- Born: 1925 Maidanivka, Hlobynskyi Raion, Poltava Oblast, Ukrainian SSR
- Died: 20 August 1944 (aged 18–19) Hargle, Estonia
- Burial place: Valga, Estonia
- Military career
- Allegiance: Soviet Union
- Branch: Red Army
- Service years: 1941–1943
- Rank: Private
- Unit: 2nd Shock Army
- Conflicts: Operation Bagration
- Awards: Hero of the Soviet Union

= Pavel Antseborenko =

Soviet soldier (1925–1944)

Pavel Afanasevich Antseborenko (Павел Афанасьевич Анцеборенко; Павел Афанасьевич Анцеборенко; 1925 – 20 August 1944) was a Soviet soldier who was awarded the title of Hero of the Soviet Union posthumously in 1944 when he was killed during the defense of a village in modern-day Estonia during Operation Bagration.

== Biography ==

===Early life===
Antseborenko was born into a peasant family near Poltava in the Ukrainian SSR in 1925. However, his parents were killed in 1933 during collectivization. He was therefore brought up in a kolkhoz. In 1939, he graduated from high school in Glushki and worked in a factory until the outbreak of war in 1941.

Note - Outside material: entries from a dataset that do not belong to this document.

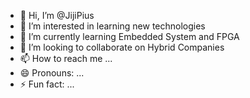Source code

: - 👋 Hi, I’m @JijiPius
- 👀 I’m interested in learning new technologies
- 🌱 I’m currently learning Embedded System and FPGA
- 💞️ I’m looking to collaborate on Hybrid Companies
- 📫 How to reach me ...
- 😄 Pronouns: ...
- ⚡ Fun fact: ...

<!---
JijiPius/JijiPius is a ✨ special ✨ repository because its `README.md` (this file) appears on your GitHub profile.
You can click the Preview link to take a look at your changes.
--->
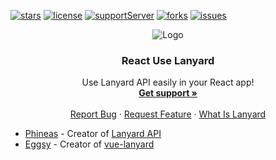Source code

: [![stars](https://img.shields.io/github/stars/barbarbar338/react-use-lanyard?color=yellow&logo=github&style=for-the-badge)](https://github.com/barbarbar338/react-use-lanyard)
[![license](https://img.shields.io/github/license/barbarbar338/react-use-lanyard?logo=github&style=for-the-badge)](https://github.com/barbarbar338/react-use-lanyard)
[![supportServer](https://img.shields.io/discord/711995199945179187?color=7289DA&label=Support&logo=discord&style=for-the-badge)](https://discord.gg/BjEJFwh)
[![forks](https://img.shields.io/github/forks/barbarbar338/react-use-lanyard?color=green&logo=github&style=for-the-badge)](https://github.com/barbarbar338/react-use-lanyard)
[![issues](https://img.shields.io/github/issues/barbarbar338/react-use-lanyard?color=red&logo=github&style=for-the-badge)](https://github.com/barbarbar338/react-use-lanyard)

<p align="center">
  <img src="https://raw.githubusercontent.com/barbarbar338/react-use-lanyard/main/assets/readme.png" alt="Logo" />
  <h3 align="center">React Use Lanyard</h3>

  <p align="center">
    Use Lanyard API easily in your React app!
    <br />
    <a href="https://discord.gg/BjEJFwh"><strong>Get support »</strong></a>
    <br />
    <br />
    <a href="https://github.com/barbarbar338/react-use-lanyard/issues">Report Bug</a>
    ·
    <a href="https://github.com/barbarbar338/react-use-lanyard/issues">Request Feature</a>
    ·
    <a href="https://github.com/Phineas/lanyard">What Is Lanyard</a>
  </p>
</p>



-   [Phineas](https://github.com/Phineas) - Creator of [Lanyard API](https://github.com/Phineas/lanyard)
-   [Eggsy](https://github.com/eggsy) - Creator of [vue-lanyard](https://www.npmjs.com/package/@eggsydev/vue-lanyard)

===Eastern Front (World War II)===
He joined the Red Army upon the outbreak of war in September 1941 as a volunteer rather than a conscript. He fought his first combat engagement in October 1941 and was assigned to the 2nd Shock Army whose job it was to re-capture the Baltic States. During combat he distinguished himself and received the Order of Lenin.

===Death and award===
On August 20, 1944, while patrolling in the village of Hargle, in Estonia, seven Soviet soldiers including Antseborenko encountered a much larger group of Wehrmacht forces and were surrounded. A firefight ensued in which Antseborenko killed eight enemy soldiers and allowed his comrades to escape. Rather than be taken prisoner, he walked towards the German soldiers with a hand grenade, which he detonated, killing himself and several enemy soldiers. On 24 March 1945, he was awarded the title of Hero of the Soviet Union "for bravery and courage shown in battle with German invaders."

==Posthumous honours==
In Lüllemäe, in modern-day Estonia, there is a school named after him.